Looking at the assembly code in the trigram, the reason for the crash is that theAvalonia
frameworkRequestCompositionBatchCommitAsync
return null lead to, that is, rax = 0, this Avalonia is not that cross-platform WPF, a little interesting, the next to the source code to confirm what variables.

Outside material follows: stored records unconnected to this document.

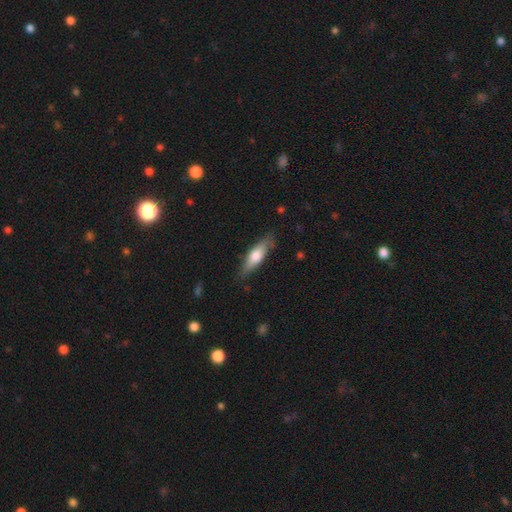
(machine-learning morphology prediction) Overall: smooth (60%; featured or disk 35%). How rounded: cigar-shaped (57%; in between 41%). Merging: none (80%).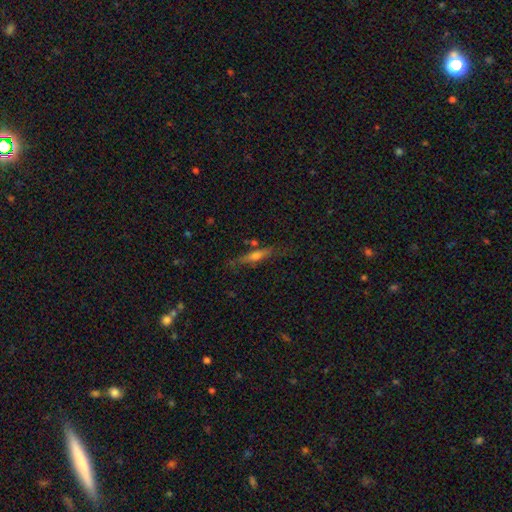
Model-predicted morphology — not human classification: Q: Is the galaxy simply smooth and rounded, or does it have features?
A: featured or disk — 50%.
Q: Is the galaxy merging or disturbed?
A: none — 72%.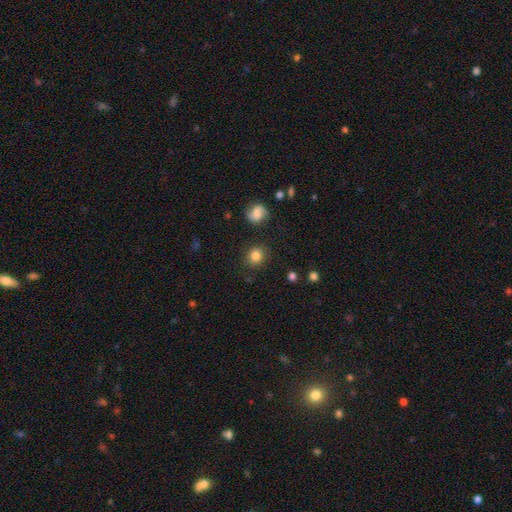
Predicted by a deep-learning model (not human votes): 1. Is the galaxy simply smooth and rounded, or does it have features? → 84% smooth, 10% star or artifact, 6% featured or disk.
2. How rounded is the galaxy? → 80% round, 19% in between, 1% cigar-shaped.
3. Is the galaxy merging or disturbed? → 86% none, 9% minor disturbance, 3% major disturbance, 2% merger.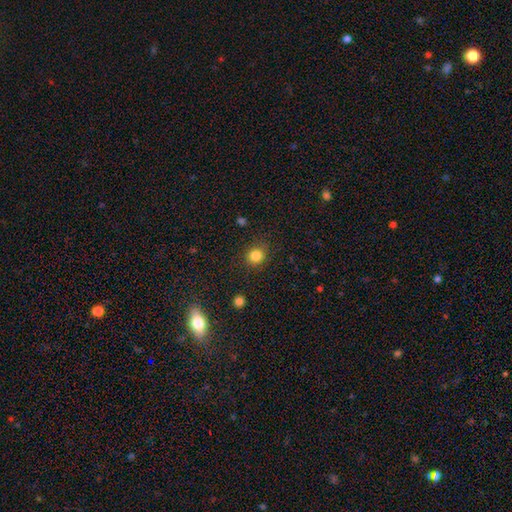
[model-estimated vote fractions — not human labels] Overall: smooth (84%). How rounded: round (88%). Merging: none (87%).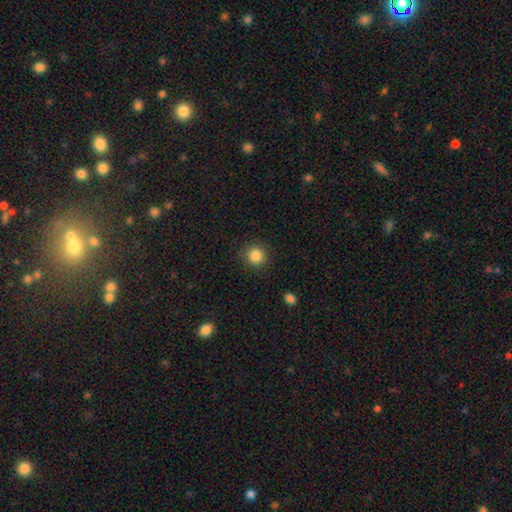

From the code logic _nextCommit is a class variable rather than a method local variable, and in the case of high concurrency if any other method will be_nextCommit=null
If this is the case, I searched in the class to verify the idea, and there is really a method that sets null, as shown in the screenshot below:
It's basically clear that this is a bug in Avalonia. Finally, we look at the version of Avalonia, which we find to be very recent, and the output is as follows:
0:000> lmvm Avalonia_Base
...
Timestamp: A0BE2821 (This is a reproducible build file hash, not a timestamp)
CheckSum: 001CDA05
ImageSize: 001D4000
File version: 11.1.0.0
Product version: 11.1.0.0
File flags: 0 (Mask 3F)
File OS: 4 Unknown Win32
File type: 2.0 Dll
File date: 00000000.00000000
Translations: 0000.04b0
Information from resource tables:
CompanyName: Avalonia Team
ProductName: Avalonia
InternalName:
OriginalFilename:
ProductVersion: 11.1.0+2a8ea17985fd739234fa0d93c3437948535d35c4
FileVersion: 11.1.0.0
FileDescription:
LegalCopyright: Copyright 2013-2024 © The AvaloniaUI Project
4. How can this be resolved?
Knowing that this is a bug in Avalonia, and that Avalonia is a very new version, the way to upgrade is blocked, so I can only submit an issue to the official:/AvaloniaUI/Avalonia Come and fix it.
III: Summary
I dug up some new stuff in this production accident, and I'm a bit curious to know if Avalonia is now being used as a replacement for WPF in the industrial control industry. But at this stage the stability is not comparable to WPF, look forward to a more robust version in the future.